Whamcloud - gitweb
LU-8562 osp: osp_precreate_thread gets stuck after disconnect 58/24758/3
authorNed Bass <bass6@llnl.gov>
Sat, 7 Jan 2017 01:43:47 +0000 (17:43 -0800)
committerOleg Drokin <oleg.drokin@intel.com>
Tue, 24 Jan 2017 05:21:26 +0000 (05:21 +0000)
osp_precreate_thread() can get stuck because d->opd_got_disconnected
never gets reset. When opd_got_disconnected is set,
osp_precreate_cleanup_orphans() returns early with EAGAIN and can't
clear d->opd_pre_recovering. And because d->opd_pre_recovering can't
be cleared we always break out of the while loop where
d->opd_got_disconnected normally gets reset. So
osp_precreate_cleanup_orphans() is stuck always failing.
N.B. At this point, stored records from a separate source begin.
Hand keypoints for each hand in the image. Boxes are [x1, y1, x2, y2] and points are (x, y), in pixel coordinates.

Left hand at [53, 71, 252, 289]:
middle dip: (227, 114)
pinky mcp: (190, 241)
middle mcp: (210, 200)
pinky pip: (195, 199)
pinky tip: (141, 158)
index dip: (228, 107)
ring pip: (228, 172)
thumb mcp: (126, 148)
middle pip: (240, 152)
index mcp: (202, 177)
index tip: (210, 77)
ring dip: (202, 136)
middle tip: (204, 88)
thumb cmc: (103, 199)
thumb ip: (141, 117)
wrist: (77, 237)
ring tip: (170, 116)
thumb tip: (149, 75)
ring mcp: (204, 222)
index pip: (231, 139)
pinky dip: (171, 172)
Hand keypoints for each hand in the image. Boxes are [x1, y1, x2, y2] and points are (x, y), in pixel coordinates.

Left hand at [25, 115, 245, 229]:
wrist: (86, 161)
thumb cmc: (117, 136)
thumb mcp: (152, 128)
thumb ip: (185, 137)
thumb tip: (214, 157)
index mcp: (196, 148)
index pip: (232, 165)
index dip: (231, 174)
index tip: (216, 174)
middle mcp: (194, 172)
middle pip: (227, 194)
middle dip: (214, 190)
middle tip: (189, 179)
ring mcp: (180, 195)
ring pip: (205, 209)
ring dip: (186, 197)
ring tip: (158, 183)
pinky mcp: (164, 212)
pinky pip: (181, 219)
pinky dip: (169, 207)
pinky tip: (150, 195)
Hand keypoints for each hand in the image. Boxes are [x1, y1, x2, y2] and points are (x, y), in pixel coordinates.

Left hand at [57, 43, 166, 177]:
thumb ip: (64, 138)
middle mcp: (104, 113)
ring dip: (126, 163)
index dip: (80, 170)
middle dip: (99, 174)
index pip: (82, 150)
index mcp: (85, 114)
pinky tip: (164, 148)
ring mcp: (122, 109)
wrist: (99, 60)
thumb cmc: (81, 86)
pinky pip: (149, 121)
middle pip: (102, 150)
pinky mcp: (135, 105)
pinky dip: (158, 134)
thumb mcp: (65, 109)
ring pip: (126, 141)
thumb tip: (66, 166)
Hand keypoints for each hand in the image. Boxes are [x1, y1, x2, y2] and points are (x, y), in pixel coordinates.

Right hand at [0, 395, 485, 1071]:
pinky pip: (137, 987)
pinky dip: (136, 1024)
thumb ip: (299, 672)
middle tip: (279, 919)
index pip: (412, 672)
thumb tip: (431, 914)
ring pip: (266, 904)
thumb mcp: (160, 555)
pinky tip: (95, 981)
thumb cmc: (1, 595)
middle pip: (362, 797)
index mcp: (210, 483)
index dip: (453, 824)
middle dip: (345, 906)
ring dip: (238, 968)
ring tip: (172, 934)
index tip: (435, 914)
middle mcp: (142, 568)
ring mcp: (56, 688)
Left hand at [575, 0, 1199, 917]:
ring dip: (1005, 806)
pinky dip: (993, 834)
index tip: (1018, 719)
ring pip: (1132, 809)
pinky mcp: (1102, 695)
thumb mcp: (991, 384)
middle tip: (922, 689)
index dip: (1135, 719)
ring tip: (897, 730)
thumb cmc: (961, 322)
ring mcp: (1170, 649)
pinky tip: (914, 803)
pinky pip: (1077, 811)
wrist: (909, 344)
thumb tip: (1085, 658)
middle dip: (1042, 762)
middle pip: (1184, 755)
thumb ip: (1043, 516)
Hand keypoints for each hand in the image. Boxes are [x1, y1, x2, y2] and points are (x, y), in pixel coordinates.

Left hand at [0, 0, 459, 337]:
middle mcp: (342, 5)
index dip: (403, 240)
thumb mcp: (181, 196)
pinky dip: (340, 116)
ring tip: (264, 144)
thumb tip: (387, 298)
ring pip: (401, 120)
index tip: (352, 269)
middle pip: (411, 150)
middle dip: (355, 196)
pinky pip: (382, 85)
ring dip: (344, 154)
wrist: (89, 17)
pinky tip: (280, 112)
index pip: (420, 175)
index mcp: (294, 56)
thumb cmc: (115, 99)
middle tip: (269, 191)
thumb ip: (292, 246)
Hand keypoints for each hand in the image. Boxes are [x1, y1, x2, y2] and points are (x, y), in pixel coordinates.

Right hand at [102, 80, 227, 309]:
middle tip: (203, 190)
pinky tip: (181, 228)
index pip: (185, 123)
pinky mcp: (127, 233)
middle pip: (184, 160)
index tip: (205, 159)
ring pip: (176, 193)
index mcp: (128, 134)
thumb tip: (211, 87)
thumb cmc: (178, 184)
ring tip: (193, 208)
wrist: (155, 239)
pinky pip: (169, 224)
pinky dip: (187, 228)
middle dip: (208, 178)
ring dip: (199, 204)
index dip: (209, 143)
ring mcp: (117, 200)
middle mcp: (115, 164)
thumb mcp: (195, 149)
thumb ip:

Signed-off-by: Ned Bass <bass6@llnl.gov>
Change-Id: I0b4f4e2e55e7a8d7ffae633a4d3c578b4a484ae2
Reviewed-on: https://review.whamcloud.com/24758
Tested-by: Jenkins
Tested-by: Maloo <hpdd-maloo@intel.com>
Reviewed-by: Sergey Cheremencev <sergey.cheremencev@seagate.com>
Reviewed-by: Alex Zhuravlev <alexey.zhuravlev@intel.com>
Reviewed-by: Oleg Drokin <oleg.drokin@intel.com>
lustre/osp/osp_precreate.c

index 8570fa6..f598387 100644 (file)
@@ -1162,7 +1162,8 @@ static int osp_precreate_thread(void *_arg)
                 */
                while (osp_precreate_running(d)) {
                        if (d->opd_pre_recovering &&
-                           d->opd_imp_connected)
+                           d->opd_imp_connected &&
+                           !d->opd_got_disconnected)
                                break;
                        l_wait_event(d->opd_pre_waitq,
                                     !osp_precreate_running(d) ||